I hereby exercise the stock option (the “Option”) granted to me by Marathon Bancorp, Inc. (the “Company”) or its affiliate, subject to all the terms and provisions set forth in the Stock Option Agreement (the “Agreement”) and the Marathon Bancorp, Inc. 2022 Equity Incentive Plan (the “Plan”) referred to therein, and notify you of my desire to purchase __________________ shares of common stock of the Company (“Common Stock”) for a purchase price of $______ per share.
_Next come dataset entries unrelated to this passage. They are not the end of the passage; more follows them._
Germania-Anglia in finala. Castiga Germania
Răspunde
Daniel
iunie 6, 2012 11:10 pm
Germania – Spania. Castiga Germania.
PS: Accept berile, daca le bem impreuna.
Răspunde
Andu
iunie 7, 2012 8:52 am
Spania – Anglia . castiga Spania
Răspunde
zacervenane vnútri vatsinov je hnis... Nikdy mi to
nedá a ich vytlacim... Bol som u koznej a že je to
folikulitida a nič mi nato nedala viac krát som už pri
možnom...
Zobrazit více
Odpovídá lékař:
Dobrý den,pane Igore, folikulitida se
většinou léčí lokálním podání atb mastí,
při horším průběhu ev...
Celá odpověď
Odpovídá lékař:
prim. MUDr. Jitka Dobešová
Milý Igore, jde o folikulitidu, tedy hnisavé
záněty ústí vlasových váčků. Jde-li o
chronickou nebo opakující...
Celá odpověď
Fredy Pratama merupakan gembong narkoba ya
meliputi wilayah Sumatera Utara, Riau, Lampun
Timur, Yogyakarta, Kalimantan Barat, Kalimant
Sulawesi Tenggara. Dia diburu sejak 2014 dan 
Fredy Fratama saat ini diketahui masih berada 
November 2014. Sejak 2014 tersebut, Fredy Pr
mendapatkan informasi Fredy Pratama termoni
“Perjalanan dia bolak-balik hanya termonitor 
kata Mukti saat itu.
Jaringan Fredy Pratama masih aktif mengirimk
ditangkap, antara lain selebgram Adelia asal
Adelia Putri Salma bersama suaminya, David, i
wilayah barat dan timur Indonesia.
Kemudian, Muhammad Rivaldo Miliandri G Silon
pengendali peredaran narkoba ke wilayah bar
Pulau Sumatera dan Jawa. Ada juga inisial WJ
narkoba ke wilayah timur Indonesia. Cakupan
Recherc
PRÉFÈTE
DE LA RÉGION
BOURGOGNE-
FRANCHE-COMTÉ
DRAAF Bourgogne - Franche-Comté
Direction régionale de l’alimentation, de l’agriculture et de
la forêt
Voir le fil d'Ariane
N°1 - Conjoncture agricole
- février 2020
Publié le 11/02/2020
I wish to pay the exercise price by (check on or more):


___
Cash or personal, certified or cashier’s check in the sum of $_______, in full/partial payment of the purchase price.

___
Stock of the Company with a Fair Market Value of $______ in full/partial payment of the purchase price. *

___
A net settlement of the Option, whereby I direct the Company to withhold a sufficient number of shares to satisfy the exercise price obtained on exercise in payment of the exercise price of the Option (and, if applicable, any tax withholding).

___
Selling ______ shares from my Option shares through a broker in full/partial payment of the purchase price.
I understand that after this exercise, ____________ shares of Common Stock remain subject to the Option, subject to all terms and provisions set forth in the Agreement and the Plan.
I hereby represent that it is my intention to acquire these shares for the following purpose:
___ investment
___ resale or distribution

Please note: if your intention is to resell (or distribute within the meaning of Section 2(11) of the Securities Act of 1933) the shares you acquire through this Option exercise, the Company or transfer agent may require an opinion of counsel that such resale or distribution would not violate the Securities Act of 1933 prior to your exercise of such Option.
Date: ____________, _____.                         _________________________________________
Participant’s signature




* If I elect to exercise by exchanging shares I already own, I will constructively return shares that I already own to purchase the new option shares.  If my shares are in certificate form, I must attach a separate statement indicating the certificate number of the shares I am treating as having exchanged.  If the shares are held in “street name” by a registered broker, I must provide the Company with a notarized statement attesting to the number of shares owned that will be treated as having been exchanged.  I will keep the shares that I already own and treat them as if they are shares acquired by the option exercise.  In addition, I will receive additional shares equal to the difference between the shares I constructively exchange and the total new option shares that I acquire.